Problema 1
Traduci in inglese questa frase del brano su piazza Cittadella: «L’associazione politica sostiene che il nuovo progetto non tenga conto delle richieste già espresse dai residenti.»
Problema 2
Prosegui il brano sulla riqualificazione di piazza Cittadella partendo dopo la sua ultima frase.

Brano proposto
════════════════════
Piacenza Mosaico ha lanciato una nuova raccolta firme contro il progetto di riqualificazione di piazza Cittadella. L’iniziativa, pubblicata sulla piattaforma Change.org, chiede di fermare l’affidamento della progettazione esecutiva e la realizzazione dell’intervento basato sui rendering elaborati dalla filiale italiana della multinazionale Arcadis.
L’associazione politica sostiene che il nuovo progetto non tenga conto delle richieste già espresse dai residenti. Tra agosto e settembre del 2024, ricorda Piacenza Mosaico, erano state raccolte circa 34mila firme, in formato cartaceo e online, contro il taglio degli alberi e la realizzazione del parcheggio interrato. Secondo l’associazione, quelle sottoscrizioni sarebbero state ignorate dall’Amministrazione comunale.
Le contestazioni al piano
Nel mirino dell’organizzazione ci sono anche le risorse pubbliche destinate all’intervento, indicate in una somma superiore ai 100mila euro. Piacenza Mosaico contesta inoltre l’impostazione architettonica proposta e sostiene che il progetto non garantisca una compensazione adeguata per le alberature abbattute nell’area.
Il riferimento è ai 15 alberi ad alto fusto, con un’età stimata intorno agli 80 anni, abbattuti il 7 novembre 2024. L’associazione richiama il principio della compensazione ecosistemica e afferma che, per riequilibrare la perdita, sarebbe necessario mettere a dimora circa venti nuove piante per ciascun esemplare rimosso, nell’area dell’ex autostazione.
════════════════════
(Oggetti archiviati da una raccolta)
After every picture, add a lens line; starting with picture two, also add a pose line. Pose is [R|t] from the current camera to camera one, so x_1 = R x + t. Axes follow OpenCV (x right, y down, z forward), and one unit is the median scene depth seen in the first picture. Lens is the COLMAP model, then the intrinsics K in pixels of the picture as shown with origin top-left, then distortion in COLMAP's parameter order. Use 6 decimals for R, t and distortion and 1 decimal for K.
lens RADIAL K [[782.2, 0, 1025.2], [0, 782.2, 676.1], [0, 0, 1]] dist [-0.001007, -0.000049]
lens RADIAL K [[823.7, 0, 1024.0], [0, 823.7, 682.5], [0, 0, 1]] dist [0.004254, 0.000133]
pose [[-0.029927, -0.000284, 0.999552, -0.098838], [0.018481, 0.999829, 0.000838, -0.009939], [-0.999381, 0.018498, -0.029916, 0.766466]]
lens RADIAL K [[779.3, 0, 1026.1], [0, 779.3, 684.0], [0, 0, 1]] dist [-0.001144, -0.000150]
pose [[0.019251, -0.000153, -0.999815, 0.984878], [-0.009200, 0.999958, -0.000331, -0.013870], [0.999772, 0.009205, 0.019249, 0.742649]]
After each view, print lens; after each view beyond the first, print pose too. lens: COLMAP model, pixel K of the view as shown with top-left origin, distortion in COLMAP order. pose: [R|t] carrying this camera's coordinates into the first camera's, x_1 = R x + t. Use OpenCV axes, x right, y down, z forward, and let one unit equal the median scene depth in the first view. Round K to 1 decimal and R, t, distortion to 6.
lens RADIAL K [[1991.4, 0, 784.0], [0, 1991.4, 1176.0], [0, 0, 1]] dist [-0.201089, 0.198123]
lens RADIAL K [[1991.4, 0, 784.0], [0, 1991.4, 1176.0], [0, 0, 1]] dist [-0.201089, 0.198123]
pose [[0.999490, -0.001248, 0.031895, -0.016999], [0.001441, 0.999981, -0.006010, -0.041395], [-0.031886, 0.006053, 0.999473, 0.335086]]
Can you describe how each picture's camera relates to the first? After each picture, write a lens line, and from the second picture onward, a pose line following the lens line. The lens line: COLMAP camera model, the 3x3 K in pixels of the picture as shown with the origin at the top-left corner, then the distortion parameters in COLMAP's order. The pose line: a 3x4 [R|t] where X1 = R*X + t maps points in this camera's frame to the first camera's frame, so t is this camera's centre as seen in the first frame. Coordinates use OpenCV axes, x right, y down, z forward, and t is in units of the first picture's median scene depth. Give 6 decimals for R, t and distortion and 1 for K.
════════════════════
Risposta scritta 1
The political association maintains that the new project does not take into account the requests already expressed by residents.

Risposta scritta 2
Un altro punto sollevato riguarda la possibilità di effettuare indagini con il georadar, mai realizzate in precedenza secondo quanto riferito dall’associazione, per verificare l’eventuale presenza di reperti storici e archeologici. Piacenza Mosaico propone di valutare anche la creazione di un parco archeologico, qualora venissero individuate testimonianze visitabili.
La consultazione alternativa
La nuova raccolta firme è accompagnata dalla distribuzione dei kit per una Consultazione Popolare Autogestita, promossa da diverse associazioni locali e nazionali. Ai cittadini viene chiesto di esprimersi tra il progetto firmato Arcadis e una proposta alternativa basata sulla realizzazione di un giardino e di un bosco urbano.
Secondo Piacenza Mosaico, l’area dovrebbe comprendere alberi ad alto fusto, spazi ombreggiati, una fontana e panchine, oltre a zone destinate ai bambini e agli studenti del quartiere. L’associazione collega la richiesta anche alle condizioni ambientali della città, indicata nel comunicato come una delle più inquinate d’Europa, e al bisogno di contrastare gli effetti delle stagioni sempre più calde.
La posizione espressa nella petizione si inserisce nel confronto sul futuro di uno spazio storico del centro di Piacenza. L’associazione definisce l’intervento previsto una nuova forma di cementificazione e chiede che le decisioni sull’area tengano conto delle preferenze dei cittadini, attraverso un bando pubblico e un percorso partecipativo.